How would you feel if bash scripts were replaced with Ansible playbooks?

At a previous job at a teeny startup, each instance of the environment is a docker-compose instance on a VPS. It works great, but they’re starting to get a bunch of new clients, and some of them need fully independent instances of the app.

Deployment gets harder with every instance because it’s just a pile of bash scripts on each server. My old coworkers have to run a build for each instance for every deploy.

None of us had used ansible, which seems like it could be a solution.
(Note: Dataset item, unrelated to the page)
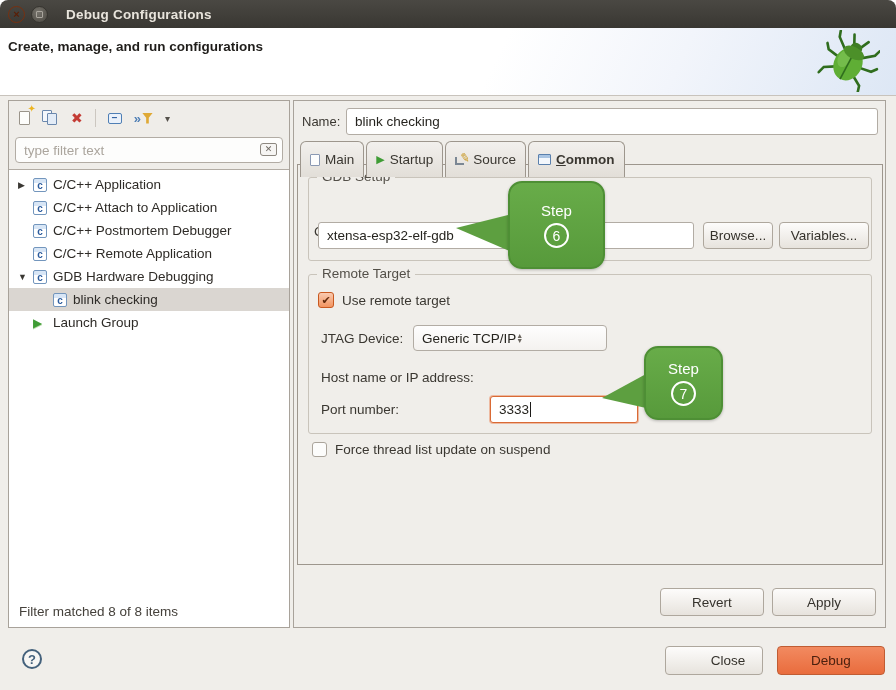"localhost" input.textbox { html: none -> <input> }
It would be a new headache to learn, but it seems like less of a headache than kubernetes!

rthnbgrredf a day ago | parent | next [-]

Ansible is better than Bash if your goals include:

* Automating repetitive tasks across many servers.
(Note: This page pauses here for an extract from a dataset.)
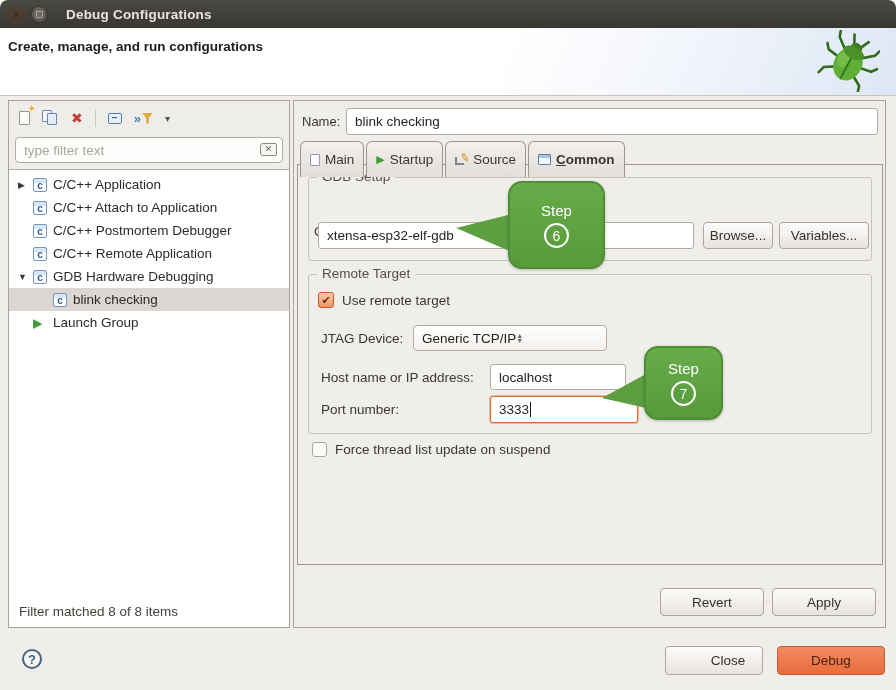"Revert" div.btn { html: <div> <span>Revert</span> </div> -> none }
* Ensuring idempotent configurations (e.g., setting up web servers, installing packages consistently).

* Managing infrastructure as code for better version control and collaboration.

* Orchestrating complex workflows that involve multiple steps or dependencies.

However, Ansible is not a container orchestrator.

Kubernetes (K8s) provides capabilities that Ansible or Docker-Compose cannot match. While Docker-Compose only supports a basic subset, Kubernetes offers:

* Advanced orchestration features, such as rolling updates, health checks, scaling, and self-healing.

* Automatic maintenance of the desired state for running workloads.

* Restarting failed containers, rescheduling pods, and replacing unhealthy nodes.

* Horizontal pod auto-scaling based on metrics (e.g., CPU, memory, or custom metrics).

* Continuous monitoring and reconciliation of the actual state with the desired state.

* Immediate application of changes to bring resources to the desired configuration.

* Service discovery via DNS and automatic load balancing across pods.

* Native support for Persistent Volumes (PVs) and Persistent Volume Claims (PVCs) for storage management.

* Abstraction of storage providers, supporting local, cloud, and network storage.

If you need these features but are concerned about the complexity of Kubernetes, consider using a managed Kubernetes service like GKE or EKS to simplify deployment and management. Alternatively, and this is my prefered option, combining Terraform with a Container-as-a-Service (CaaS) platform allows the provider to handle most of the operational complexity for you.

klooney a day ago | parent | prev [-]

Ansible ultimately runs scripts, in parallel, in a defined order across machines. It can help a lot, but it's subject to a lot of the same state bitrot issues as a pole of shell scripts.